When my Mum and Dad moved out of the house that they had lived in for over thirty years, my sisters and I finally had to take ownership of all the things that we had left in storage at the Pares house. It was an Extreme Sports version of a trip down Memory Lane. Memory Sand Dunes on a Quad Bike.
Quad rider in sand dunes roost
A lifetime of tangible history to be sorted through in one day. By the end of the day we were wantonly destroying the evidence – tossing boxes and boxes straight into the bin. In a way it was liberating, because I faced one of my greatest fears and survived.
The fear of Losing History.
House fires strike terror in my heart. Losing photographs is like losing a part of yourself. Visual evidence for an unreliable memory. I have often tried to imagine how I would recover if I lost all of my diaries in a fire or other accident.
I have been keeping hand-written diaries on and off since I was 10 years old and religiously since I was 20. For the last 19 years every single day of my life is accounted for. The level of detail may vary, but there is nothing less than half a page at least that records where I was, what I was up to and what I was thinking.

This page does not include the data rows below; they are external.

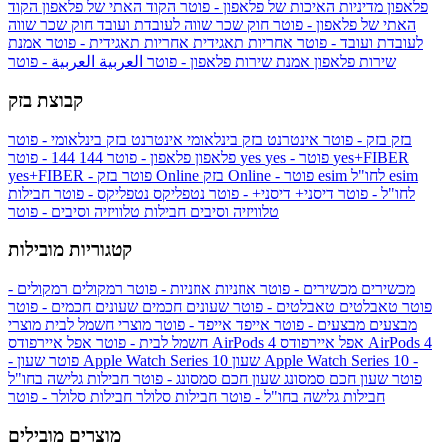
פלאפון
מדיניות האיכות של פלאפון - פוטר
הקוד האתי של פלאפון
הקוד
האתי של פלאפון - פוטר
חוק שכר שווה לעובדת ועובד
חוק שכר שווה
לעובדת ועובד - פוטר
אחריות תאגידית
אחריות תאגידית - פוטר
אמנת
שירות פלאפון
אמנת שירות פלאפון - פוטר
العربية
العربية - פוטר
קבוצת בזק
בזק
בזק - פוטר
אינטרנט בזק בינלאומי
אינטרנט בזק בינלאומי - פוטר
yes+FIBER
yes - פוטר
yes
144 - פוטר
פלאפון
פלאפון - פוטר
144
esim
esim לחו"ל
בזק Online - פוטר
בזק Online
yes+FIBER - פוטר
לחו"ל - פוטר
דיסני+
דיסני+ - פוטר
נטפליקס
נטפליקס - פוטר
חבילות
טלוויזיה וסיבים
חבילות טלוויזיה וסיבים - פוטר
קטגוריות מובילות
מכשירים
מכשירים - פוטר
אוזניות
אוזניות - פוטר
רמקולים
רמקולים -
פוטר
טאבלטים
טאבלטים - פוטר
שעונים חכמים
שעונים חכמים - פוטר
מבצעים
מבצעים - פוטר
אייפד
אייפד - פוטר
מוצרי חשמל לבית
מוצרי
אפל איירפודס AirPods 4
אפל איירפודס AirPods 4
חשמל לבית - פוטר
שעון Apple Watch Series 10 -
שעון Apple Watch Series 10
- פוטר
פוטר
שעון חכם סמסונג
שעון חכם סמסונג - פוטר
חבילות גלישה בחו"ל
חבילות גלישה בחו"ל - פוטר
חבילות סלולר
חבילות סלולר - פוטר
מוצרים מובילים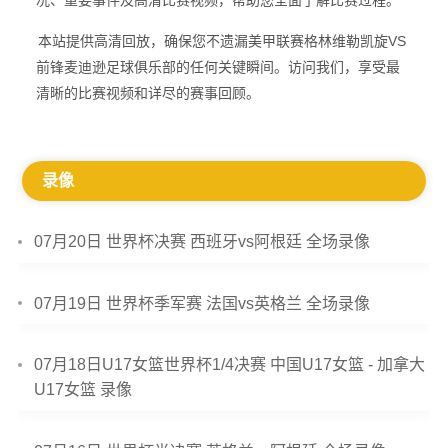
况、重要事件及高清比赛视频，帮助您全面了解比赛过程。
本站提供高清回放，确保您不遗漏美甲联赛格林维勒凯旋VS
前锋麦迪逊足球俱乐部的任何关键瞬间。访问我们，享受最
清晰的比赛视频和详尽的赛事回顾。
录像
07月20日 世界杯决赛 西班牙vs阿根廷 全场录像
07月19日 世界杯季军赛 法国vs英格兰 全场录像
07月18日U17女篮世界杯1/4决赛 中国U17女篮 - 加拿大
U17女篮 录像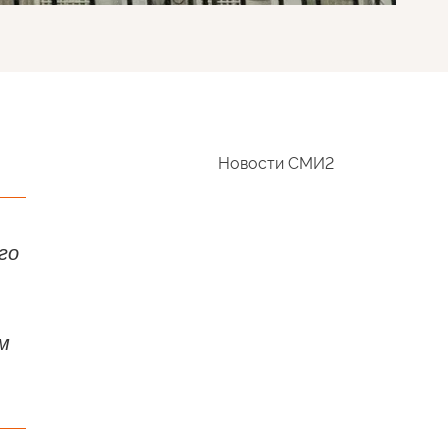
Новости СМИ2
го
м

My Alzheimer’s Insurance Policy. I fear that if I lost my library of life history I would be cut adrift, like an astronaut free-falling through space.
astronaut 002
Recently my phone broke and because I don’t have a degree in iPhonology, I lost everything. Most photos were posted on Instagram or had been saved elsewhere, but the thing I found upsetting was that I lost all of my text message conversations. Text threads are relationship histories. The jokes you shared, the places you met, apologies made, support given. I enjoyed meandering through my friendships in text.
I read a very interesting article about homeless people who hoard their possessions. The article posited that having already lost everything once before, the homeless hoarders were safeguarding against future loss. Stockpiling a sense of security. This is how I feel about words. I am building a fort against the loss of history.